Her hands fisted in the back of his jacket. “I should knee you in the balls.”
“But you won't.” He dropped three kisses along her upper lip, then whispered, “Because you love the heat between us. You love the way we read each other, the way we give each other exactly what we need. You love the way I push you and test you. So, you're going to open to me. You're going to let me taste you the sweet way I should have tasted you for the first time again in seven years. Not the nasty way I did at the club.”

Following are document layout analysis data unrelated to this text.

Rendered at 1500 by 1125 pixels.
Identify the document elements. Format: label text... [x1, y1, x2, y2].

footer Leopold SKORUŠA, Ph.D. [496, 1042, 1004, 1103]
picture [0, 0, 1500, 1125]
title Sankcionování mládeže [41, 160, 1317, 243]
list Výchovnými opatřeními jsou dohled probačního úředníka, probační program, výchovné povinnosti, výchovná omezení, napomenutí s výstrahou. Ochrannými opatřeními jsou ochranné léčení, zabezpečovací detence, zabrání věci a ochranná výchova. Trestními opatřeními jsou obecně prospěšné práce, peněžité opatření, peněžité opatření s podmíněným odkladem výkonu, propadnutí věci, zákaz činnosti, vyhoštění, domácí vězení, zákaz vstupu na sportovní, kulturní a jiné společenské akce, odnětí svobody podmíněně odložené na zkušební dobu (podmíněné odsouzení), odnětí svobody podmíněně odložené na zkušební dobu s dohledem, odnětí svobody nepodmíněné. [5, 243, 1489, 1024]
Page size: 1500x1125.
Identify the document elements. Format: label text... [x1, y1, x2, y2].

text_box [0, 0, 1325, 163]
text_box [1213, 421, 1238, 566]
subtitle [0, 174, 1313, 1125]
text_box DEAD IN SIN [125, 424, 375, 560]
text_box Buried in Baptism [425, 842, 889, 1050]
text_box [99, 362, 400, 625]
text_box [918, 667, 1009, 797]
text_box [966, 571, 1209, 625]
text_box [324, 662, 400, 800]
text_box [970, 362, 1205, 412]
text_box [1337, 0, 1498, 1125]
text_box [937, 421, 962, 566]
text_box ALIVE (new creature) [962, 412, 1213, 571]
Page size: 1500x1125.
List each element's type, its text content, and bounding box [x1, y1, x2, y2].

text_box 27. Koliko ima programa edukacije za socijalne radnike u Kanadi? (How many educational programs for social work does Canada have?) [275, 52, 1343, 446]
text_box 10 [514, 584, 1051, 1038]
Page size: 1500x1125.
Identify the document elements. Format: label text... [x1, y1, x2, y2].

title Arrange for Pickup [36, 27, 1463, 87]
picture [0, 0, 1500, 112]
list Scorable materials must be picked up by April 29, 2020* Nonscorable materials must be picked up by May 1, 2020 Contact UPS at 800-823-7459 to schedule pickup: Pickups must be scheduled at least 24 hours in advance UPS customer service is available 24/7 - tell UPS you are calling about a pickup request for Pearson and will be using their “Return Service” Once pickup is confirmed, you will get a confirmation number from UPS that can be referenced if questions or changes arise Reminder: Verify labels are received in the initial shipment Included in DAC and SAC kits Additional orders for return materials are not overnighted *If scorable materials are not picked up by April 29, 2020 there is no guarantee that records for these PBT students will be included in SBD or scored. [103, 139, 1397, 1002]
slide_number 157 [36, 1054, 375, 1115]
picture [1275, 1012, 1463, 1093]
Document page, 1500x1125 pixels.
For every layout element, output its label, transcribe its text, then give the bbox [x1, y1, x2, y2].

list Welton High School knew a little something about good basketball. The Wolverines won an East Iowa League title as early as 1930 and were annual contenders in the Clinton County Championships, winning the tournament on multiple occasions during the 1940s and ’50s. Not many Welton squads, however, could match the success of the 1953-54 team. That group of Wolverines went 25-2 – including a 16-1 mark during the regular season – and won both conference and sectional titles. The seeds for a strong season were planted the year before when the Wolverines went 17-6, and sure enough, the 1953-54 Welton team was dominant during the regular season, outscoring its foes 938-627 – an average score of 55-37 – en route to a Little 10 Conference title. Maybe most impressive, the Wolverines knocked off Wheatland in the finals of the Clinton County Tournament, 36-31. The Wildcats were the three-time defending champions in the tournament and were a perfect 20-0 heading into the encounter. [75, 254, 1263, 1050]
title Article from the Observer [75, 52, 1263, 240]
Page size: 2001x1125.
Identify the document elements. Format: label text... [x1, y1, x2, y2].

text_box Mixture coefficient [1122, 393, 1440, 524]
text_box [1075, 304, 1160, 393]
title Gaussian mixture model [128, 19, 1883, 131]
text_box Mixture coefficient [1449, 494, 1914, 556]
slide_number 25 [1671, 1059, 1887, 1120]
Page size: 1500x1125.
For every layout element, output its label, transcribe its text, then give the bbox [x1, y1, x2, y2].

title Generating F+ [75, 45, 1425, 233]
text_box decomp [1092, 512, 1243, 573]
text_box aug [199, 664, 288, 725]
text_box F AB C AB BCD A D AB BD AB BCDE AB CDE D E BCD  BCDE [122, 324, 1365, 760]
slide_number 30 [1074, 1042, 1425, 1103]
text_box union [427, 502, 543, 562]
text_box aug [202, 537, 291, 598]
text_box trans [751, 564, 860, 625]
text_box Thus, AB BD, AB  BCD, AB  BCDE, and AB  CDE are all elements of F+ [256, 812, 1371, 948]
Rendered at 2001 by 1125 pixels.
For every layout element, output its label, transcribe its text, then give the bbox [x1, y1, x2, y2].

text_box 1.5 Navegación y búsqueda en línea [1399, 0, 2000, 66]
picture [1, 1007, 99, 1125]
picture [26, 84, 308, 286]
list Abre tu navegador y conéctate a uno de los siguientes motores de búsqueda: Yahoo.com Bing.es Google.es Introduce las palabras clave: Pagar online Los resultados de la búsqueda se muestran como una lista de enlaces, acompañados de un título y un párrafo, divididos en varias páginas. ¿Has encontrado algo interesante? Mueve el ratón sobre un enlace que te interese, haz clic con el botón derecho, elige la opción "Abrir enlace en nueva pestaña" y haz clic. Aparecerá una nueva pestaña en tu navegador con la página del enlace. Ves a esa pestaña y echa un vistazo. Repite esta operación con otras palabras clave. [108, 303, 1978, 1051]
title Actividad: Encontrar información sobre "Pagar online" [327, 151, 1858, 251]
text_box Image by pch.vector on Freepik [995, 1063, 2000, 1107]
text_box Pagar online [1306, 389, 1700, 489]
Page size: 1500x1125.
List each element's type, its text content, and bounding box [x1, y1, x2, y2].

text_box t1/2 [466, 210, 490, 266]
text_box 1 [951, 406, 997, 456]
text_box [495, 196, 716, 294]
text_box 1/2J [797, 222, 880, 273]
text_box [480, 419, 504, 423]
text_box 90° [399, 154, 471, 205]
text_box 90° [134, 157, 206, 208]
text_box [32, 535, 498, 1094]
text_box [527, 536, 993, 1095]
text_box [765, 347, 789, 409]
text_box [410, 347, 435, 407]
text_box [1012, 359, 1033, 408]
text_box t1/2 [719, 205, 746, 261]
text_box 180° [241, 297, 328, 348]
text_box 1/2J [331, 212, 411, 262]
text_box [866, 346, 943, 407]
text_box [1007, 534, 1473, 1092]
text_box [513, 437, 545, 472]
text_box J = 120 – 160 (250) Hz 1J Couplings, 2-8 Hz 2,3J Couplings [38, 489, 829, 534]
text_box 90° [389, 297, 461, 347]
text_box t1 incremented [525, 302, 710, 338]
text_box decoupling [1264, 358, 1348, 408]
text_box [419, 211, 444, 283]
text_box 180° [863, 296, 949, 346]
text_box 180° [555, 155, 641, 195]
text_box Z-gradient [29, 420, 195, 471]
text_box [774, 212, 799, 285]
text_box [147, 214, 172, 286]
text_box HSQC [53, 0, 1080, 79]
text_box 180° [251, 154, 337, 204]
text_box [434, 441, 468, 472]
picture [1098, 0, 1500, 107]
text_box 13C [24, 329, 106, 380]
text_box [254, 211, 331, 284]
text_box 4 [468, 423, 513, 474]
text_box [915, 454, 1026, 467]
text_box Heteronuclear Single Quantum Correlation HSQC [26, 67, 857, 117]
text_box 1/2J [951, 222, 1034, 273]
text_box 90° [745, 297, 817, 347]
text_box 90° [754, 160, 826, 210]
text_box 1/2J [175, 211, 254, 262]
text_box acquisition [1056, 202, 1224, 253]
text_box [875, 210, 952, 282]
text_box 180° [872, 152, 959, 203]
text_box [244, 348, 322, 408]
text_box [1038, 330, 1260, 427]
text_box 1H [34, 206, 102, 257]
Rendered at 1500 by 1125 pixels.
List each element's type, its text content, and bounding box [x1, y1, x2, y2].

He pressed his lips to hers, stroked his tongue across her bottom lip. And just as he'd predicted, she opened.
He groaned with passion and approval as he swept his tongue in and found hers. He was wet and warm, and his tongue glided over hers in the sexiest way. He tasted like a mix of whiskey and Troy, and Giselle moved her tongue against his even when everything inside her told her not to. His lips were soft, his beard rough, and he kissed her with his whole body. Hers instantly responded with a ball of heat in her pelvis, sliding deep between her legs, making her wet…
Stop, stop, stop. That voice of reason kept screaming in her head. She knew it was right, knew she'd regret this, knew she needed to push him away and turn her back, but… This was Troy. Troy. And, God, he felt so good, and when he was holding her, kissing her, she felt so…whole. So complete. So strong. Like she could do anything.
It won't last.
It will blow up in your face.
The fear finally broke through the pleasure, and Giselle pulled out of the kiss. She forced her fingers to unclench from his jacket and pushed him back a step. Her gut felt heavy and tight when she met his heavy-lidded gaze, his expression cautious.
“The chemistry may still be there,” she said, “but the trust isn't. What you did at the club was wrong, and you know it.”
All the heat in his expression drained, and the Troy she knew vanished with it. He straightened and pulled on his suit jacket to uncrumple the fabric from Giselle's hands. He gave her a lopsided smile, rigid with a mix of anger and hurt. “Trust is something we lost seven years ago, Ellie. That had nothing to do with the club.”
He turned for the stairs, and that strange sense of panic licked her belly again. Confusion abraded her nerves. She was about to call after him, though she wasn't sure what she'd say. She wanted to tell him not to leave angry. Wanted to ask if they could set aside some time to talk. But she was glad she didn't get the chance, because the turmoil churning inside her like a tornado did not align itself well with rational ideas.
At the top of the stairs, Troy paused to speak to Jeff Michel, who stood at the banister, and from the surprised smile on Michel's face, she was sure he'd just witnessed their kiss. After a few quick words with the director, Troy darted a quick, none-too-happy look Giselle's way before striding out of sight.
She clenched her teeth and told herself all her sexy actions were good for her image.
But it sure as shit didn't feel good on her mind, body, or heart.
Giselle sat in the window seat of her suite, her gaze blurred over the Las Vegas strip below, picking chords and humming to herself, searching for a tune that struck her. She was worthless for anything more demanding, and many of her best songs started this way anyhow. Besides, she needed the feel of the strings beneath her fingers to keep her sane.